*Goal:*
Write out the passage on Mateo Noriel Luga between "By: Quennie Ann" and "Katipunan in 1896.", inclusive, with no changes.

*Source excerpt:*
........

By: Quennie Ann J. Palafox

        Mateo Noriel Luga is probably one of the most unsung revolutionaries the Philippines ever had. His parentage and other information about him remain mysterious, but his legacy is more essential for the Filipinos to know. The Cebuanos look up to him because he fought for Cebu during the turbulent early years of American encroachment even though he was not a Cebuano but a native of Tumauini, Isabela province.

      Mateo Luga was an experienced soldier having gained his skills in combat when he fought against the Spanish forces in Malinta, Antipolo, Montalban, San Pedro de Makati, Paliparan, Munting Lupa, Kalookan in the early years of revolution after joining the Katipunan in 1896.

........

*Raw data:*

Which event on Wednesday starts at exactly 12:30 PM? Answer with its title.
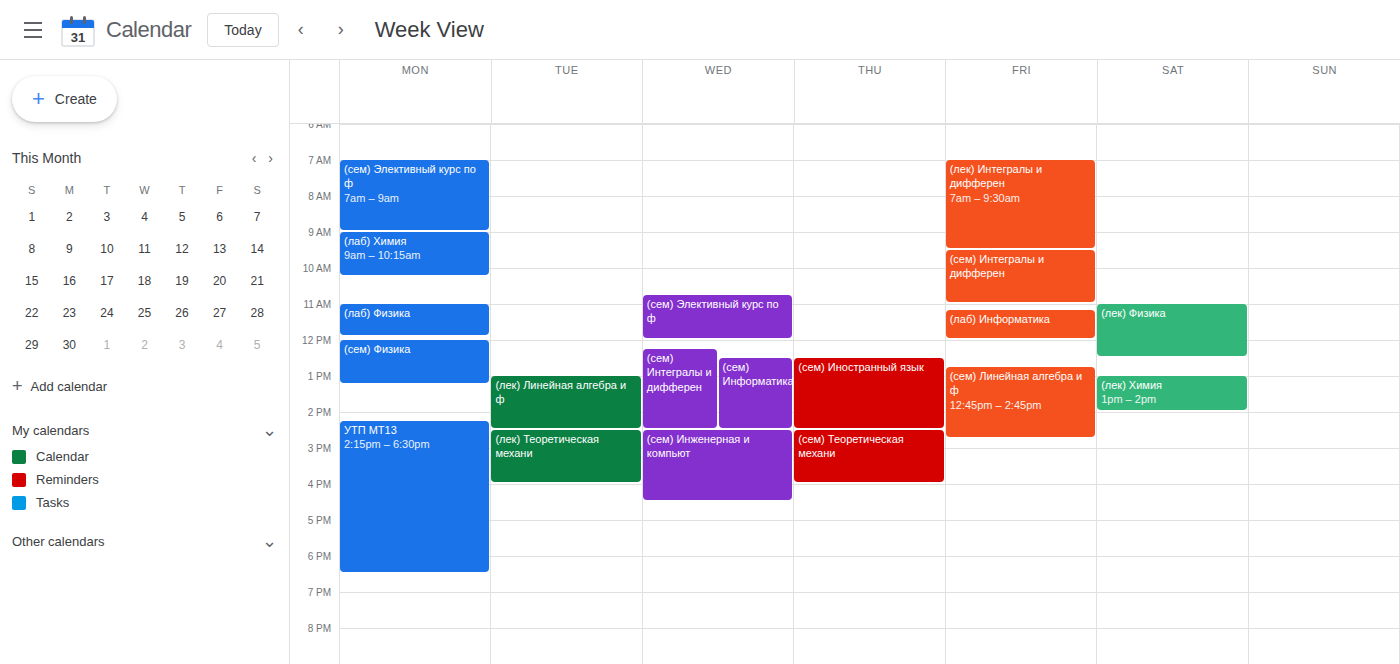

........

*Output of the task:*
By: Quennie Ann J. Palafox

        Mateo Noriel Luga is probably one of the most unsung revolutionaries the Philippines ever had. His parentage and other information about him remain mysterious, but his legacy is more essential for the Filipinos to know. The Cebuanos look up to him because he fought for Cebu during the turbulent early years of American encroachment even though he was not a Cebuano but a native of Tumauini, Isabela province.

      Mateo Luga was an experienced soldier having gained his skills in combat when he fought against the Spanish forces in Malinta, Antipolo, Montalban, San Pedro de Makati, Paliparan, Munting Lupa, Kalookan in the early years of revolution after joining the Katipunan in 1896.